Description of the task: Count the lines below with the string "Refer" in them. Only the number should be given.

Document images with source code:
________________________

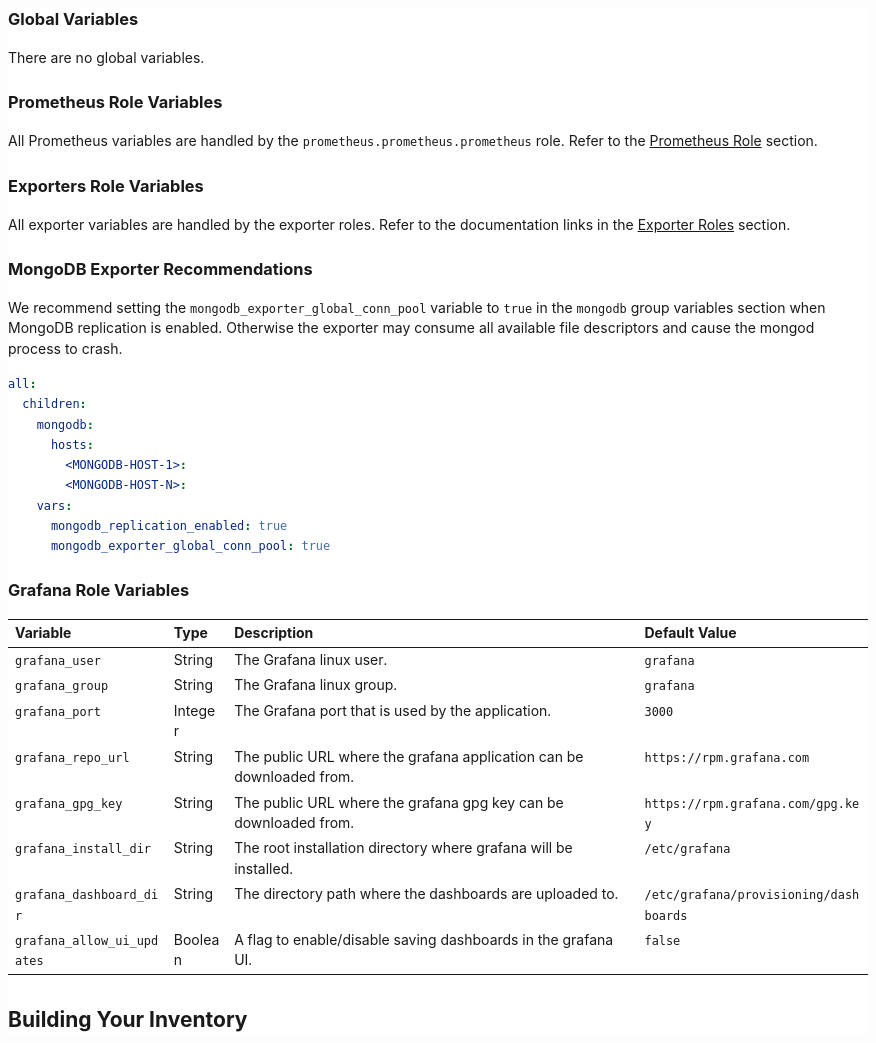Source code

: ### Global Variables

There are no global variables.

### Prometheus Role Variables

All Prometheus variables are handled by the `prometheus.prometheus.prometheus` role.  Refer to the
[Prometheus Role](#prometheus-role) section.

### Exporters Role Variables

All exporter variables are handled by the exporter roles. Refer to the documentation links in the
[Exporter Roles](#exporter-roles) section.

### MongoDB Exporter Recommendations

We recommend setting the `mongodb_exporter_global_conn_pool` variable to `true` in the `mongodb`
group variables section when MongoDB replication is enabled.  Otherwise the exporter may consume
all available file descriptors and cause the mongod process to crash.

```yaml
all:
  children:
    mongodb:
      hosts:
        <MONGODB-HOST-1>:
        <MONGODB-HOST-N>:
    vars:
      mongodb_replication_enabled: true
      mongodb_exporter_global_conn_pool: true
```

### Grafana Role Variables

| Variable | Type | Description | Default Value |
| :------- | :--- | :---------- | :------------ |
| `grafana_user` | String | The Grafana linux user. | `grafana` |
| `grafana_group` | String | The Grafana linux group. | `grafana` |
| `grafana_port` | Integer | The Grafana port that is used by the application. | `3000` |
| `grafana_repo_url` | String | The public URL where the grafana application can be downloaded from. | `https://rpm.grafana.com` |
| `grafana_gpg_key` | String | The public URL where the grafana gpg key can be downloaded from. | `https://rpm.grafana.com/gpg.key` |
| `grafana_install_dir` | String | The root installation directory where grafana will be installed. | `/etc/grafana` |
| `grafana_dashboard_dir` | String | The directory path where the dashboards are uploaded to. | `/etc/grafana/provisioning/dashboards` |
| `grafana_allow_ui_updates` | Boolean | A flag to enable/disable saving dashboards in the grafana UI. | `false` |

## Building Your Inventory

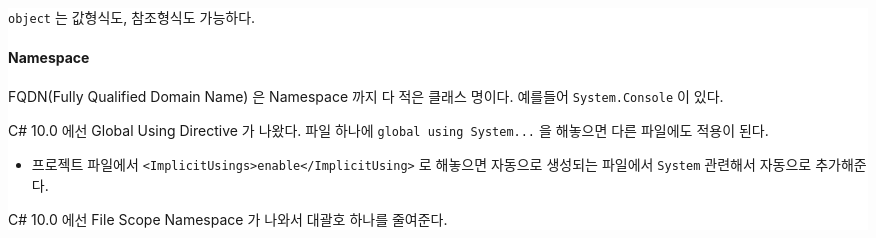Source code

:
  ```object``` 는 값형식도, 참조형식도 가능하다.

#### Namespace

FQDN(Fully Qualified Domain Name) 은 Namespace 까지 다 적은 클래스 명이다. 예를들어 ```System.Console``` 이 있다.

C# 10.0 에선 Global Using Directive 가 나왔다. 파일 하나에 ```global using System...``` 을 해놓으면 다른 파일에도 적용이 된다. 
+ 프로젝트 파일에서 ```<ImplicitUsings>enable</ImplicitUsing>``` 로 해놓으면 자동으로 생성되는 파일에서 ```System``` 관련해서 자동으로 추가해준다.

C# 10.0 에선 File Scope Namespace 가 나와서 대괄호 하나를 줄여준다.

________________________

Expected output: 2